Was jedoch so stutzig macht und Putins Kritiker sofort an eine gut durchdachte Inszenierung im Dienste der für kommenden Sonntag angesetzten Präsidentschaftswahlen denken ließ, ist die Art und Weise, wie die Anschlagspläne nun den Weg an die Öffentlichkeit fanden. Zu offensichtlich scheint alles der höheren Lobpreisung Putins untergeordnet.

Aber immerhin: Wer glaubt, auf solche Tricks angewiesen zu sein, muss bereits vom Virus des Selbstzweifels befallen sein. Das wäre dann doch noch eine gute Nachricht für all die kritischen Bürger im Land des Autokraten, die in den vergangenen Monaten immer wieder auf die Straßen gegangen sind, um gegen die politischen Zustände zu protestieren.

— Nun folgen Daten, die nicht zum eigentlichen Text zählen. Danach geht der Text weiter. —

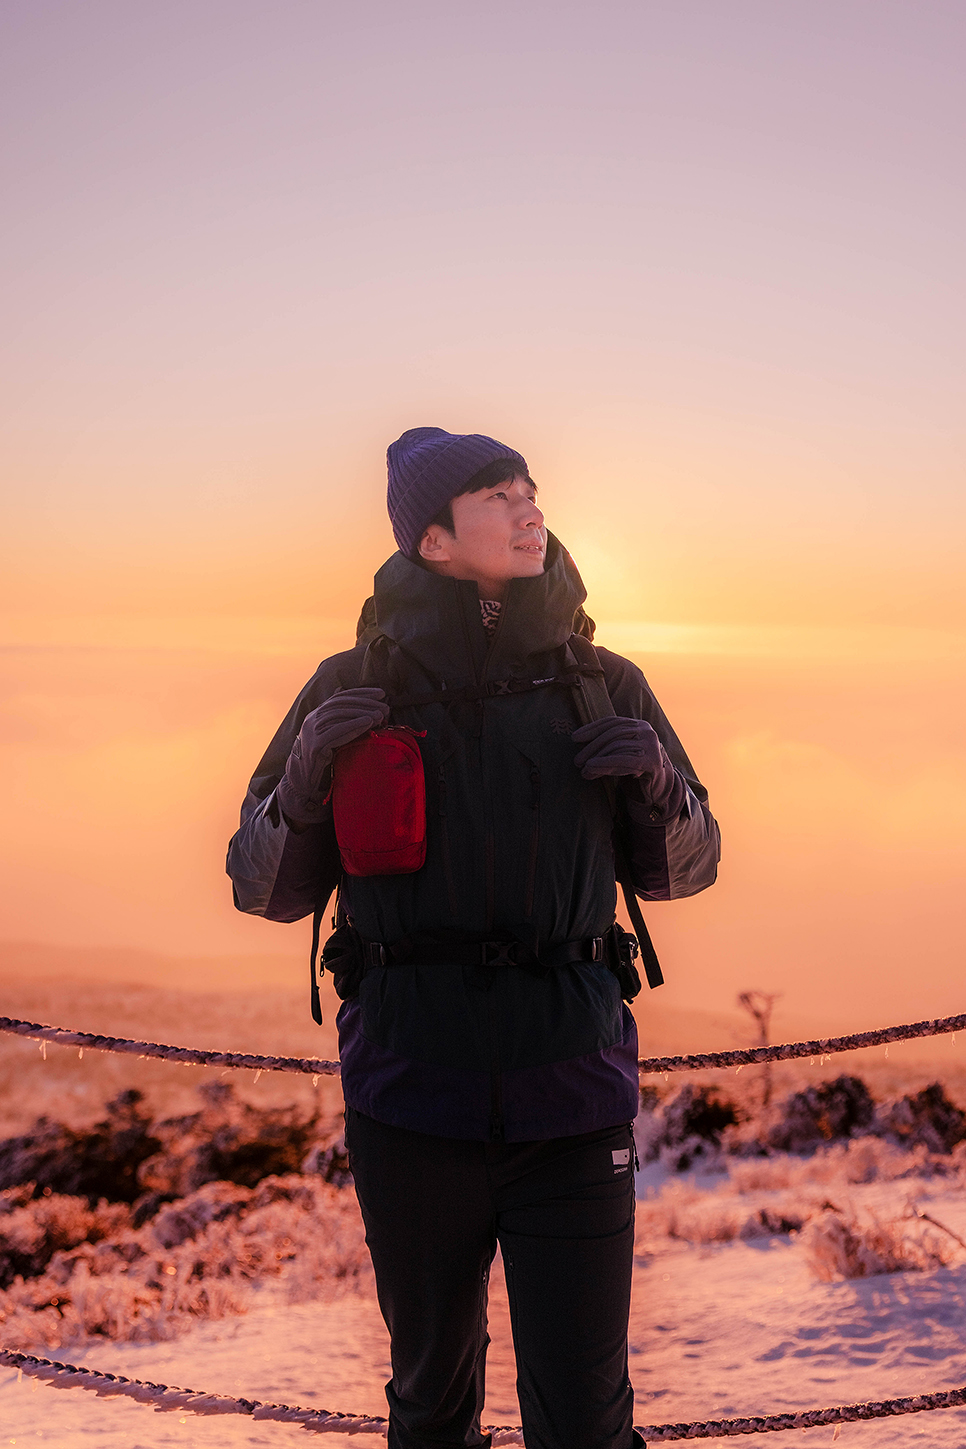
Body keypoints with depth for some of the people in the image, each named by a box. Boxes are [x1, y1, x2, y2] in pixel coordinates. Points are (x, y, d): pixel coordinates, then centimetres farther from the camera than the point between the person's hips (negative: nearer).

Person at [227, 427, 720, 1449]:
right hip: (412, 1088, 0)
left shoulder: (603, 685, 5)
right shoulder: (354, 689, 2)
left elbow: (684, 870, 14)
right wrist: (306, 779, -13)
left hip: (571, 1095, 0)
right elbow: (266, 890, 6)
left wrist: (658, 784, -7)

Der Westen dagegen kann - unabhängig von der nicht ganz unwesentlichen Tatsache, dass es keinen aussichtsreichen Gegenkandidaten gibt - ganz gut mit einem neuerlichen Einzug Putins in den Kreml leben. Stabile Verhältnisse: Das war immer schon das, was Europa und die USA am meisten in diesem transkontinentalen Riesenreich anstrebten. Auch wenn dies Abstriche bei den demokratischen Standards bedeutet, denen der Westen ansonsten so gerne das Wort redet. Tatsache ist: Russland ist zu groß und rohstoffreich, um Prinzipien das Ruder zu überlassen. Das ist nicht einmal zynisch gemeint, es entspricht schlicht den politischen, strategischen und ökonomischen Realitäten.

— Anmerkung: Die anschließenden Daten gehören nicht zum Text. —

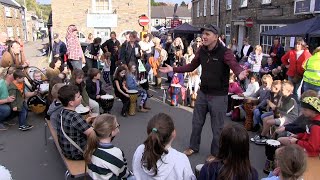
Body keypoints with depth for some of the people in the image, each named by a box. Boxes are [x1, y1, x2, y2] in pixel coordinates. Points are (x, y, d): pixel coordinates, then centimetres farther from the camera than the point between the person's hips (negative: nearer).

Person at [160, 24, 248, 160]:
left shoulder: (224, 52, -18)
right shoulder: (201, 51, 0)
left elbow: (235, 65, -33)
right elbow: (191, 66, 12)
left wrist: (240, 74, -57)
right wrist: (173, 69, 6)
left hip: (219, 96, -6)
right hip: (203, 93, 6)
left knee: (217, 127, 8)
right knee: (197, 122, 19)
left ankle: (215, 153, 30)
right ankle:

Die russischen Eliten sind sich ihrer neu gewonnenen Bedeutung durchaus bewusst, auch wenn diese vorwiegend auf den wackligen Beinen der volatilen Rohstoffmärkte steht. Es wäre wünschenswert, wenn auch die Repräsentanten demokratischer Staaten mit einem ähnlich ausgeprägten Selbstbewusstsein aufträten. An der Zusammenarbeit führt ohnehin kein Weg vorbei. Aber das wissen ohnehin alle.